The Root of Eating Disorders
Eating disorders, like many addictions, are often referred to as cunning and baffling. I believe those who suffer from them are some of the brightest, most altruistic, and sensitive beings on the planet. Because of this, I am passionate about helping people dive deeper into the world of eating disorders to gain an understanding that surpasses the statistics, treatment models, and scholarly articles. I see the women who are suffering as women who have an untapped power that is just waiting to be freed. The world needs each and every one of them, so let’s take a look at some commonly overlooked root causes this disorder – let’s help society better understand what is really going on here.
It’s Not Simply About Control
More often than not, the general public seems to parrot this notion that eating disorders are all about control. I beg to differ. In fact, I flat out disagree. Personally, I believe this understanding of what an eating disorder is really about is rather prehistoric. To me, it is missing something. I believe the need to control is a response, not a primary issue. Therefore, if we just work with the “control issues,” we are bypassing the actual issue(s) at hand.
The experience of feeling unsafe generates the need to control. It’s being terrified, feeling alone, and like you have to make it in the world on your own without any tools or support. It’s the feeling of total vulnerability and powerlessness. On an energetic level, this is like standing on train tracks, watching a train approach, and you cannot move your feet. It’s like your nervous system is in overdrive and there is nothing you can do about it – except try to find a way to shut it down and get your feet working.
Similarly, those who are suffering from an eating disorder feel stuck. They feel locked into a situation that is terrifying and not okay with them. And it may have become so commonplace that they don’t even know that it’s not okay with them anymore. All they know at this point is that they feel their thighs are too big, or that they shouldn’t have had those extra calories last night at dinner. All they know is that tomorrow, they better run further and faster. These obsessions, these methods that come across as control issues, are make-shift attempts to feel safe. Because deep, deep down, there is no safety; this beautiful woman must create a world where she can find a way to experience some sense of being protected.
Protection, safety, and survival, are all one. They are the most basic, primal needs of all that live. Therefore, it is only natural that if these states have been lost, they must be restored. And if it cannot be done in a way that is direct, it will be done indirectly. After all, as long as we experience something as calming and safe, then in some sense, it is.
Love and Lovability
Now I would be remiss if I didn’t include the purpose an eating disorder serves outside the realm of our base focal point on this planet. In additional to survival and safety needs, eating disorders are a way to create a different experience as it relates to love and lovability.
Part of what we need as humans is to experience love. Without it, we emotionally starve. And if we are emotionally starving – desperately aching for more nourishment, validation, and pleasure – then we are more susceptible to any type of addictive tendency. And food is the perfect symbol of nourishment and pleasure.
In Dr. Anita’s Johnston’s book, Eating in the Light of the Moon, she discusses the implications of a society that has repressed the feminine spirit, and how this has impacted the lives of women across the globe. She writes, “Because a woman has lived in a state of perpetual spiritual hunger. Her starving soul yearns for nourishment” (page 6). This quote speaks to the deep need that modern women have to fill their hearts and souls with intimacy, connection, support, and love.
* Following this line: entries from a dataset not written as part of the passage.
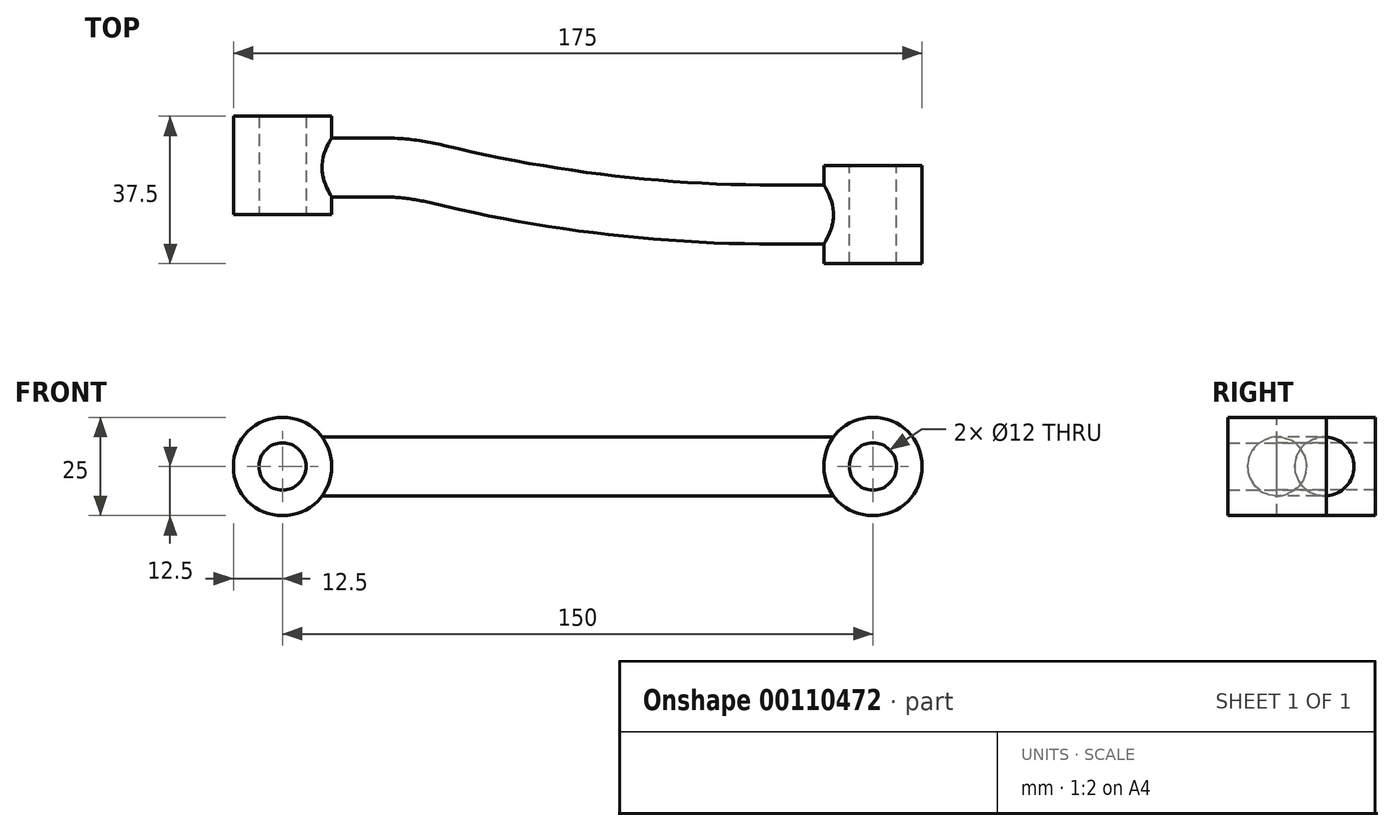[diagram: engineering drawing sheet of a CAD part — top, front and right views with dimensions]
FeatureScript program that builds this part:
annotation { "Feature Type Name" : "Feature", "Feature Type Description" : "" }
export const myFeature = defineFeature(function(context is Context, id is Id, definition is map)
    precondition{}
    {
        {
            var Q0;
            Q0=qCreatedBy(makeId("Top.planeOp"),FACE);
            var sketch = newSketch(context, id + "F0", { "sketchPlane" : qUnion([Q0])});
            skLineSegment(sketch, "E0", {"start": v(0, 0) * mm, "end": v(0, 12) * mm, "construction": true});
            skLineSegment(sketch, "E1", {"start": v(0, 12) * mm, "end": v(25, 12) * mm});
            skLineSegment(sketch, "E2", {"start": v(125, 0) * mm, "end": v(150, 0) * mm});
            skArc(sketch, "E3", {"start": v(25, 12) * mm, "mid": v(32.15, 11.57) * mm, "end": v(39.2, 10.3) * mm});
            skArc(sketch, "E4", {"start": v(39.2, 10.3) * mm, "mid": v(81.79, 2.58) * mm, "end": v(125, 0) * mm});
            skSolve(sketch);
        }
        {
            var Q0;
            Q0=qCreatedBy(makeId("Right.planeOp"),FACE);
            var sketch = newSketch(context, id + "F1", { "sketchPlane" : qUnion([Q0])});
            skCircle(sketch, "E5", {"center": v(12, 0) * mm, "radius": 7.5 * mm});
            skSolve(sketch);
        }
        {
            var Q0;
            Q0 = qSketchRegion(id + "F1", true);
            var Q1;
            Q1 = qConstructionFilter(qBodyType(qCreatedBy(id + "F0" ,EDGE), BodyType.WIRE), ConstructionObject.NO);
            sweep(context, id + "F2", {"profiles" : qUnion([Q0]), "path" : qUnion([Q1])});
        }
        {
            var Q0;
            Q0=qCreatedBy(makeId("Front.planeOp"),FACE);
            var sketch = newSketch(context, id + "F3", { "sketchPlane" : qUnion([Q0])});
            skCircle(sketch, "E6", {"center": v(0, 0) * mm, "radius": 6 * mm});
            skCircle(sketch, "E7", {"center": v(0, 0) * mm, "radius": 12.5 * mm});
            skLineSegment(sketch, "E8", {"start": v(0, 0) * mm, "end": v(150, 0) * mm, "construction": true});
            skCircle(sketch, "E9", {"center": v(150, 0) * mm, "radius": 6 * mm});
            skCircle(sketch, "E10", {"center": v(150, 0) * mm, "radius": 12.5 * mm});
            skSolve(sketch);
        }
        {
            var Q0;
            Q0=makeQuery(id+"F3.imprint","IMPRINT",FACE,{"disambiguationData":[TD([[makeQuery(id+"F3.imprint","IMPRINT",EDGE,{"derivedFrom":sQuery(id+"F3.wireOp",EDGE,"E9")}),1.0]])]});
            extrude(context, id + "F4", {"entities" : qUnion([Q0]), "operationType" : NewBodyOperationType.REMOVE, "endBound" : BoundingType.SYMMETRIC, "depth" : 25 * mm});
        }
        {
            var Q0;
            Q0=makeQuery(id+"F3.imprint","IMPRINT",FACE,{"disambiguationData":[TD([[makeQuery(id+"F3.imprint","IMPRINT",EDGE,{"derivedFrom":sQuery(id+"F3.wireOp",EDGE,"E9")}),-1.0]])]});
            extrude(context, id + "F5", {"entities" : qUnion([Q0]), "operationType" : NewBodyOperationType.ADD, "endBound" : BoundingType.SYMMETRIC, "depth" : 25 * mm});
        }
        {
            var Q0;
            Q0=makeQuery(id+"F3.imprint","IMPRINT",FACE,{"disambiguationData":[TD([[makeQuery(id+"F3.imprint","IMPRINT",EDGE,{"derivedFrom":sQuery(id+"F3.wireOp",EDGE,"E6")}),-1.0]])]});
            extrude(context, id + "F6", {"entities" : qUnion([Q0]), "operationType" : NewBodyOperationType.ADD, "oppositeDirection" : true, "depth" : 25 * mm});
        }
        {
            var Q0;
            Q0=makeQuery(id+"F3.imprint","IMPRINT",FACE,{"disambiguationData":[TD([[makeQuery(id+"F3.imprint","IMPRINT",EDGE,{"derivedFrom":sQuery(id+"F3.wireOp",EDGE,"E6")}),1.0]])]});
            extrude(context, id + "F7", {"entities" : qUnion([Q0]), "operationType" : NewBodyOperationType.REMOVE, "endBound" : BoundingType.THROUGH_ALL, "oppositeDirection" : true, "depth" : 25 * mm});
        }
    });
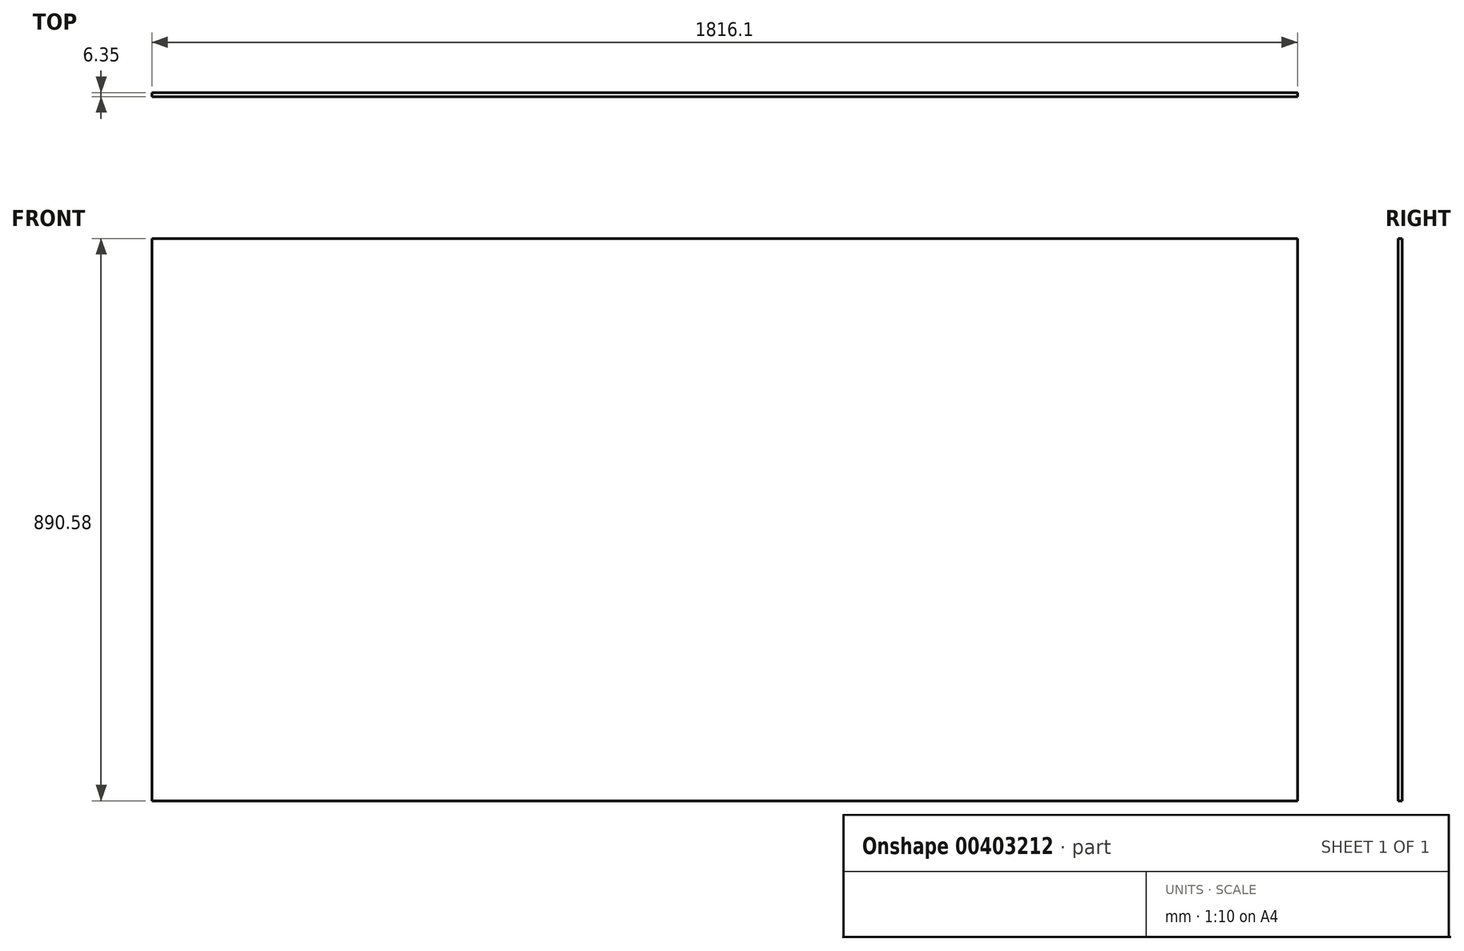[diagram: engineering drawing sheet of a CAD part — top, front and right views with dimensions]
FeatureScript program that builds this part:
annotation { "Feature Type Name" : "Feature", "Feature Type Description" : "" }
export const myFeature = defineFeature(function(context is Context, id is Id, definition is map)
    precondition{}
    {
        {
            var Q0;
            Q0=qCreatedBy(makeId("Front.planeOp"),FACE);
            var sketch = newSketch(context, id + "F0", { "sketchPlane" : qUnion([Q0])});
            skLineSegment(sketch, "E0.bottom", {"start": v(908.05, 445.3) * mm, "end": v(-908.05, 445.3) * mm});
            skLineSegment(sketch, "E0.top", {"start": v(908.05, -445.3) * mm, "end": v(-908.05, -445.3) * mm});
            skLineSegment(sketch, "E0.left", {"start": v(908.05, 445.3) * mm, "end": v(908.05, -445.3) * mm});
            skLineSegment(sketch, "E0.right", {"start": v(-908.05, 445.3) * mm, "end": v(-908.05, -445.3) * mm});
            skPoint(sketch, "E0.middle", {"position": v(0, 0) * mm});
            skSolve(sketch);
        }
        {
            var Q0;
            Q0=qSketchRegion(id+"F0",true);
            extrude(context, id + "F1", {"entities" : qUnion([Q0]), "depth" : 6.35 * mm});
        }
    });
These experiences, so vital to our well-being, cannot be ignored. They are what feed our souls, and without this deeper sense of nourishment, some part of us is starving for more. This part of us must be fed, and so food can become a pseudo-way to play out this need. It can become the area in our lives where we limit ourselves, stuff and dissociate from ourselves, and drown our deepest desires.
I see eating disorders as an expression that encompasses the full human experience, from the most basic needs, to the deepest spiritual desires. They are a language that is often the lost voice of the woman who not only needs something, but also knows something. Something important, wise, and filled with truth that isn’t being expressed overtly.